Marchesi Arin, Arcangeletti Manuel, Mazzolini Monica, Torre Vincent
Neurobiology Sector, International School for Advanced Studies (SISSA), Trieste, Italy.
J Physiol. 2015 Feb 15;593(4):857-70. doi: 10.1113/jphysiol.2014.284216. Epub 2015 Jan 7.
Desensitization and inactivation provide a form of short-term memory controlling the firing patterns of excitable cells and adaptation in sensory systems. Unlike many of their cousin K(+) channels, cyclic nucleotide-gated (CNG) channels are thought not to desensitize or inactivate. Here we report that CNG channels do inactivate and that inactivation is controlled by extracellular protons. Titration of a glutamate residue within the selectivity filter destabilizes the pore architecture, which collapses towards a non-conductive, inactivated state in a process reminiscent of the usual C-type inactivation observed in many K(+) channels. These results indicate that inactivation in CNG channels represents a regulatory mechanism that has been neglected thus far, with possible implications in several physiological processes ranging from signal transduction to growth cone navigation.
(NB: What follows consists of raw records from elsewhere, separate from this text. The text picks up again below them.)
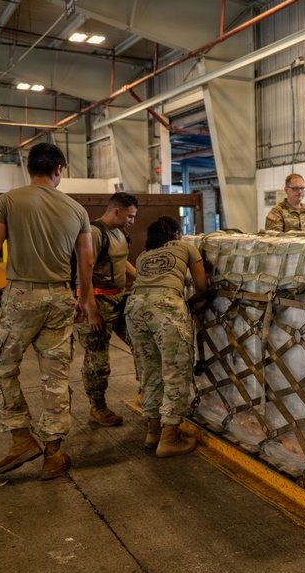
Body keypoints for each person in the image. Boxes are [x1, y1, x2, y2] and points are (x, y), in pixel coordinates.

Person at [0, 142, 98, 480]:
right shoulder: (77, 210)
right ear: (59, 171)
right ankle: (53, 453)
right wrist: (85, 300)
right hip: (62, 299)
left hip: (21, 299)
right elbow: (87, 261)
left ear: (29, 169)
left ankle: (22, 438)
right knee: (56, 376)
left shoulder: (7, 201)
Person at [125, 217, 209, 457]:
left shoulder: (143, 256)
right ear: (175, 234)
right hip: (166, 307)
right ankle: (170, 437)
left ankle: (152, 433)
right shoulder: (186, 248)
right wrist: (190, 303)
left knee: (149, 370)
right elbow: (202, 286)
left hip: (134, 308)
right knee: (176, 371)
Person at [75, 191, 138, 427]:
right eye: (130, 217)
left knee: (141, 343)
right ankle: (97, 407)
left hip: (120, 301)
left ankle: (146, 393)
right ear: (117, 211)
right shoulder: (94, 232)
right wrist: (90, 309)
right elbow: (85, 272)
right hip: (98, 303)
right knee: (97, 361)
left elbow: (123, 261)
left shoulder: (119, 232)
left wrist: (140, 278)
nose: (133, 222)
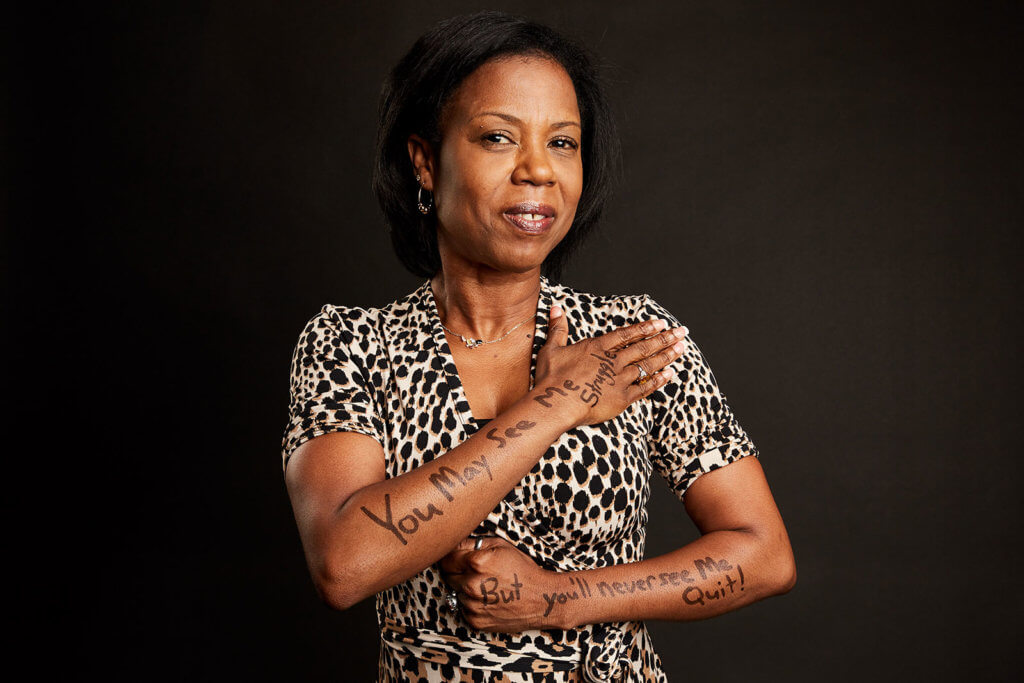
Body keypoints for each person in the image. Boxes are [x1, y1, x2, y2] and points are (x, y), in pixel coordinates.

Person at [281, 11, 795, 682]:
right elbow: (344, 565)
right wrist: (555, 403)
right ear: (425, 162)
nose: (538, 171)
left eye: (562, 142)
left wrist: (558, 599)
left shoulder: (632, 339)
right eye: (498, 137)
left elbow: (764, 555)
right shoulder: (352, 345)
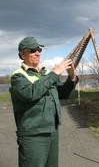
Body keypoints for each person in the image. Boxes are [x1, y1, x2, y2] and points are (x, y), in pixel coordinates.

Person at [9, 36, 78, 167]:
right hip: (32, 135)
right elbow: (30, 93)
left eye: (39, 49)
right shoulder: (18, 76)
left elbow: (62, 93)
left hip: (52, 131)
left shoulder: (45, 74)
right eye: (32, 50)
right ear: (22, 54)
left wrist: (72, 77)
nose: (37, 53)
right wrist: (55, 73)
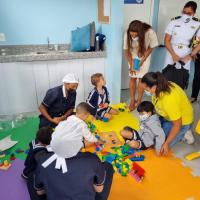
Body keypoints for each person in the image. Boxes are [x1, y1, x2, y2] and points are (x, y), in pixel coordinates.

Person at [34, 124, 114, 200]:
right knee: (107, 167)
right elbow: (99, 190)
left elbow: (40, 192)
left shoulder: (43, 162)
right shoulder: (91, 159)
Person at [141, 72, 194, 156]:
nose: (145, 91)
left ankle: (185, 131)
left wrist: (166, 143)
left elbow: (177, 124)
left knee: (159, 147)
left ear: (154, 87)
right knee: (150, 135)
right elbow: (157, 104)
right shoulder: (159, 85)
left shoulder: (169, 100)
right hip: (167, 115)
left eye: (146, 89)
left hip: (182, 122)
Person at [124, 20, 158, 111]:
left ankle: (139, 101)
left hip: (144, 55)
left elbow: (151, 47)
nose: (133, 36)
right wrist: (131, 64)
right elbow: (126, 50)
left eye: (135, 35)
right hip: (133, 56)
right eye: (132, 35)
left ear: (141, 32)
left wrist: (143, 60)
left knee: (141, 79)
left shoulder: (150, 32)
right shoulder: (127, 33)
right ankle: (132, 101)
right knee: (132, 77)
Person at [164, 1, 200, 71]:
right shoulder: (173, 22)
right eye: (184, 12)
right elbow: (166, 40)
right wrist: (173, 55)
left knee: (182, 76)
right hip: (171, 50)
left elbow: (198, 42)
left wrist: (190, 55)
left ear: (194, 13)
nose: (185, 15)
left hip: (186, 52)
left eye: (189, 13)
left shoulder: (197, 24)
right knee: (167, 74)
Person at [22, 126, 53, 200]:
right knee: (38, 179)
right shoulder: (40, 153)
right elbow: (43, 166)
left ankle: (25, 174)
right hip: (34, 169)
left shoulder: (37, 140)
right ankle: (38, 188)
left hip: (29, 164)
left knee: (28, 170)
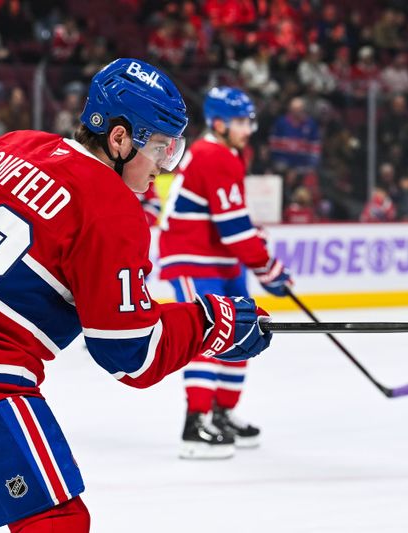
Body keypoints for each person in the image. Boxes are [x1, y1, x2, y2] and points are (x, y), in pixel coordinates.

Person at [0, 59, 274, 532]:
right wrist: (213, 325)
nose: (164, 165)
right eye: (160, 147)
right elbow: (131, 353)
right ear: (119, 139)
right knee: (55, 520)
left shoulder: (13, 145)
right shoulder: (111, 207)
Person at [159, 87, 292, 459]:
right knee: (206, 332)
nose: (248, 128)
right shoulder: (212, 154)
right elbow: (233, 228)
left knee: (245, 327)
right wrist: (268, 268)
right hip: (191, 257)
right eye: (240, 122)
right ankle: (195, 423)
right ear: (218, 123)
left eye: (250, 121)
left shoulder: (227, 153)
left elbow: (232, 220)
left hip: (220, 259)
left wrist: (260, 256)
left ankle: (222, 412)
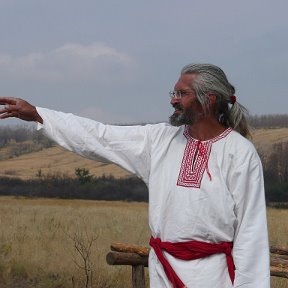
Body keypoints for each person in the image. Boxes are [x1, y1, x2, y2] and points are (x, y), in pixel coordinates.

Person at [0, 63, 270, 288]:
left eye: (182, 93)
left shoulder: (240, 153)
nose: (173, 99)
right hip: (163, 271)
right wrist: (40, 115)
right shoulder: (158, 140)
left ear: (208, 99)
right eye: (173, 92)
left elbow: (251, 232)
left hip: (215, 277)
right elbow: (101, 137)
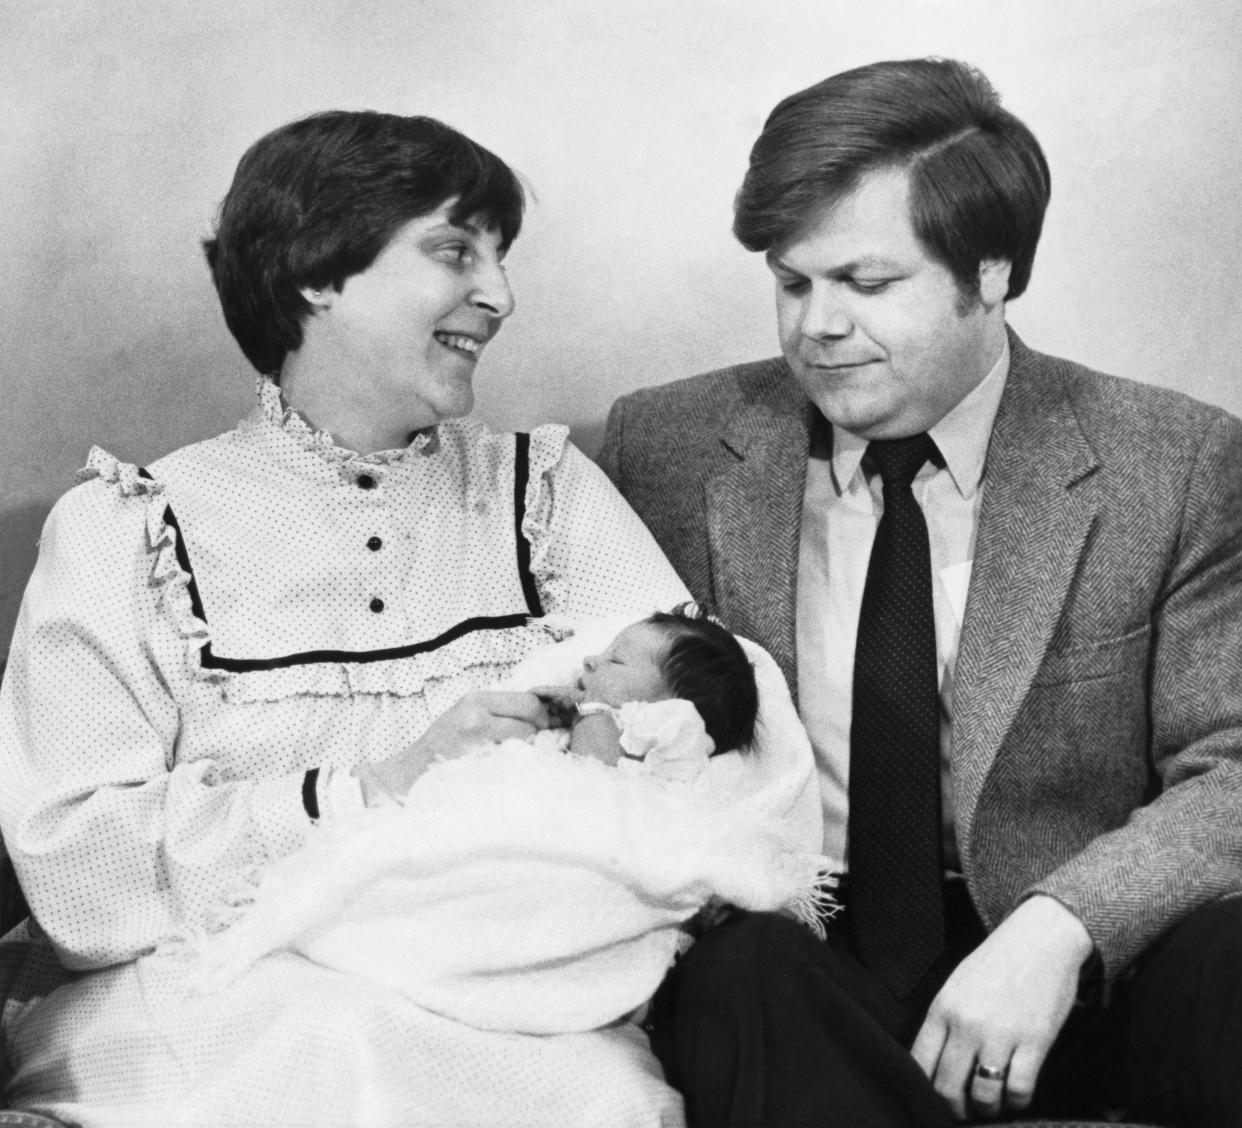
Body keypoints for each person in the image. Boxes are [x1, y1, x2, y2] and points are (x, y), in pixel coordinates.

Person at [0, 109, 704, 1127]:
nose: (499, 296)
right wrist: (367, 791)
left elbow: (699, 727)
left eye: (502, 258)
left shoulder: (545, 497)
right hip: (218, 994)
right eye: (456, 250)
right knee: (346, 1053)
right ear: (315, 274)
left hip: (507, 992)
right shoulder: (127, 532)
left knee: (605, 1100)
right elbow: (77, 870)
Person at [599, 57, 1242, 1127]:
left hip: (1073, 961)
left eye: (866, 282)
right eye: (793, 281)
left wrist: (1059, 926)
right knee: (736, 973)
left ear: (989, 273)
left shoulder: (1172, 462)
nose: (816, 326)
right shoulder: (668, 446)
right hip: (800, 957)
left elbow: (1234, 760)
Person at [187, 606, 821, 1044]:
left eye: (617, 662)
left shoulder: (640, 732)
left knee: (473, 875)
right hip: (528, 815)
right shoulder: (602, 712)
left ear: (671, 704)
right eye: (599, 655)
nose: (592, 665)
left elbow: (590, 787)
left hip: (579, 847)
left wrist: (586, 716)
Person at [541, 603, 760, 772]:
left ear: (671, 710)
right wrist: (536, 710)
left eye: (615, 660)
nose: (589, 660)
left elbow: (595, 780)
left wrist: (589, 708)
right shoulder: (581, 721)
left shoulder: (658, 751)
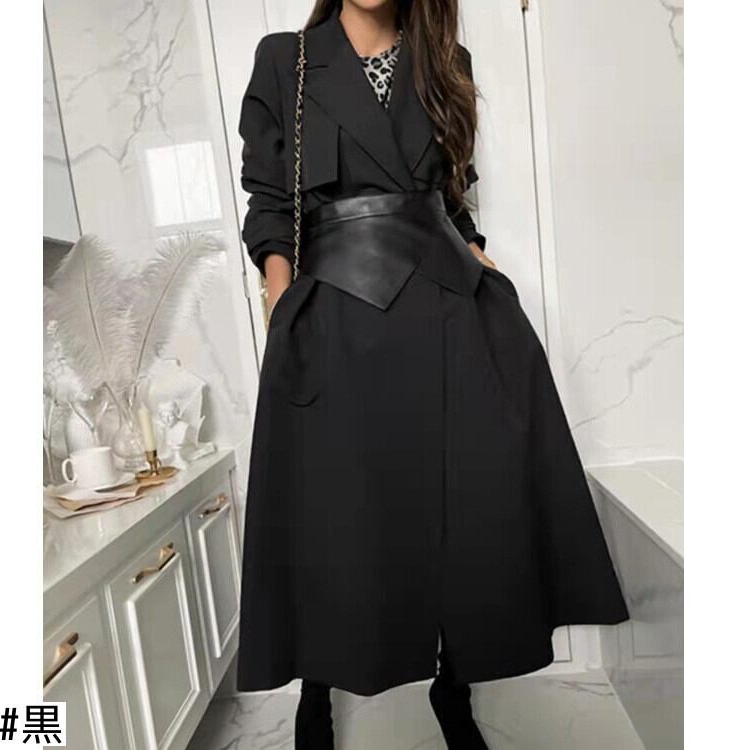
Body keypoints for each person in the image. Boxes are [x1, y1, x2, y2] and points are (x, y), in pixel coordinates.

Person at [236, 1, 629, 747]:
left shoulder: (446, 64)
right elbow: (270, 200)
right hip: (338, 310)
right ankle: (317, 685)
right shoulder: (286, 58)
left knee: (468, 503)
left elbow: (452, 197)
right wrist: (282, 310)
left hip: (449, 306)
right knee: (338, 511)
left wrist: (479, 258)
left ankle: (456, 685)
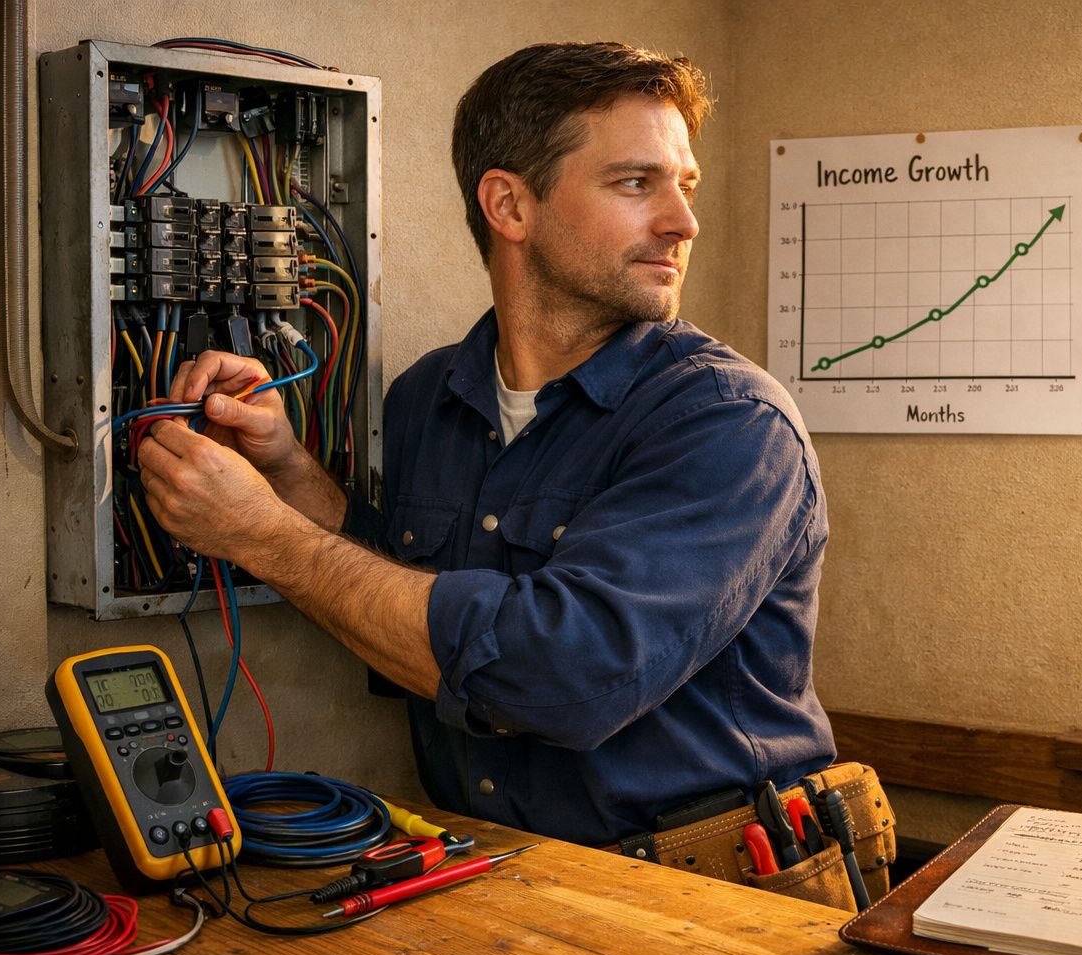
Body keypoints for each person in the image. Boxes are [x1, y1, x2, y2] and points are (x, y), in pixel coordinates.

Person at [137, 42, 836, 847]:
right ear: (509, 206)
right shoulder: (426, 400)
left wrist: (260, 535)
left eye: (684, 185)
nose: (684, 221)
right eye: (636, 183)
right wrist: (288, 474)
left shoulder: (729, 423)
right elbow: (400, 602)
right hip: (496, 878)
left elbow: (560, 678)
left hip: (708, 898)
Ion channels control ionic fluxes across biological membranes by residing in any of three functionally distinct states: deactivated (closed), activated (open) or inactivated (closed). Unlike many of their cousin K(+) channels, cyclic nucleotide-gated (CNG) channels do not desensitize or inactivate. Using patch recording techniques, we show that when extracellular pH (pHo ) is decreased from 7.4 to 6 or lower, wild-type CNGA1 channels inactivate in a voltage-dependent manner. pHo titration experiments show that at pHo < 7 the I-V relationships are outwardly rectifying and that inactivation is coupled to current rectification. Single-channel recordings indicate that a fast mechanism of proton blockage underlines current rectification while inactivation arises from conformational changes downstream from protonation. Furthermore, mutagenesis and ionic substitution experiments highlight the role of the selectivity filter in current decline, suggesting analogies with the C-type inactivation observed in K(+) channels. Analysis with Markovian models indicates that the non-independent binding of two protons within the transmembrane electrical field explains both the voltage-dependent blockage and the inactivation. Low pH, by inhibiting the CNGA1 channels in a state-dependent manner, may represent an unrecognized endogenous signal regulating CNG physiological functions in diverse tissues.
脱敏和失活提供了一种短期记忆形式,可控制可兴奋细胞的放电模式以及感觉系统中的适应性。与许多同类的钾离子通道不同,环核苷酸门控(CNG)通道被认为不会脱敏或失活。在此我们报告,CNG通道确实会失活,且失活受细胞外质子控制。对选择性过滤器内谷氨酸残基的滴定会破坏孔结构的稳定性,该结构会朝着非传导性的失活状态坍塌,此过程类似于在许多钾离子通道中观察到的常见C型失活。这些结果表明,CNG通道中的失活代表了一种迄今被忽视的调节机制,可能在从信号转导到生长锥导航等多个生理过程中具有重要意义。
离子通道通过处于三种功能不同的状态之一来控制跨生物膜的离子通量:去激活(关闭)、激活(开放)或失活(关闭)。与许多同类的钾离子通道不同,环核苷酸门控(CNG)通道不会脱敏或失活。使用膜片钳记录技术,我们发现当细胞外pH(pHo)从7.4降至6或更低时,野生型CNGA1通道会以电压依赖性方式失活。pHo滴定实验表明,在pHo < 7时,电流-电压关系呈外向整流,且失活与电流整流相关。单通道记录表明,质子阻断的快速机制是电流整流的基础,而失活则源于质子化下游的构象变化。此外,诱变和离子替代实验突出了选择性过滤器在电流下降中的作用,表明与在钾离子通道中观察到的C型失活类似。马尔可夫模型分析表明,跨膜电场中两个质子的非独立结合解释了电压依赖性阻断和失活。低pH以状态依赖性方式抑制CNGA1通道,可能代表一种未被认识的内源性信号,可调节不同组织中CNG的生理功能。